Planning permission offences or oversights could also come back to haunt you. Extensions or sunrooms which were built without the proper planning permission in place could hold up the sale of a home - even if it was the previous owner of the property who built it.

"People have bought properties during the boom where planning permission was not up to scratch," said Holohan. "They may have presumed that a development was exempted and didn't need planning permission - but this might not be the case.

"You could be told to knock down any unauthorised development when you try to sell a home - or to apply for retention permission."

To apply for retention permission, you need to make a case to your local authority explaining why you should be allowed to hold on to the structure which was built without planning permission. It could take months or years for such retention permission to come through - if it comes through at all. As well as holding up the sale of a property, this will cost you money. "The bill [for a retention application] could run into a few thousand euro," said Holohan.
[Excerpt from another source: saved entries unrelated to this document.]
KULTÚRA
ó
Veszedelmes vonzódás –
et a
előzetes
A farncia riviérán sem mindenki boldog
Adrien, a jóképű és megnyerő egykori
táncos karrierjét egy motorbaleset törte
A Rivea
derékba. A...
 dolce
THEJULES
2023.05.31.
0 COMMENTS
Even those who followed the rules when it came to planning permission could run into trouble selling it - if they never got a professional to supervise and sign off on the development.

"There may not be a certificate of compliance for the development," said Holohan. "Such a certificate is necessary to show that someone supervised the development when it was being built in the first place. Not having the cert could turn out more expensive than had you hired a surveyor or engineer at the outset to get a development certified."

Even a septic tank could hold up the sale of your home. In rural areas, particularly areas of outstanding natural beauty, a septic tank often has to be upgraded as a condition of planning permission. Even if you correctly upgraded your septic tank, you will usually need to produce a certificate of compliance when selling your home to prove that the upgrade was up to scratch. You won't be able to sell your home without it, so you will need to hire a engineer to check and sign off on your septic tank.

Don't forget the usual legal and estate agent fees. You'll pay at least €1,000 to hire a solicitor to handle the sale of your home. You'll typically pay an estate agent between 1.25pc and 2.5pc commission to sell your home. You also need a building energy rating (BER) cert before you can sell your home. This cert, which tells prospective vendors how expensive it will be to heat your property, will easily cost a couple of hundred euro.

It takes time and money to sell a house - so start to get a war chest together if you're serious about selling.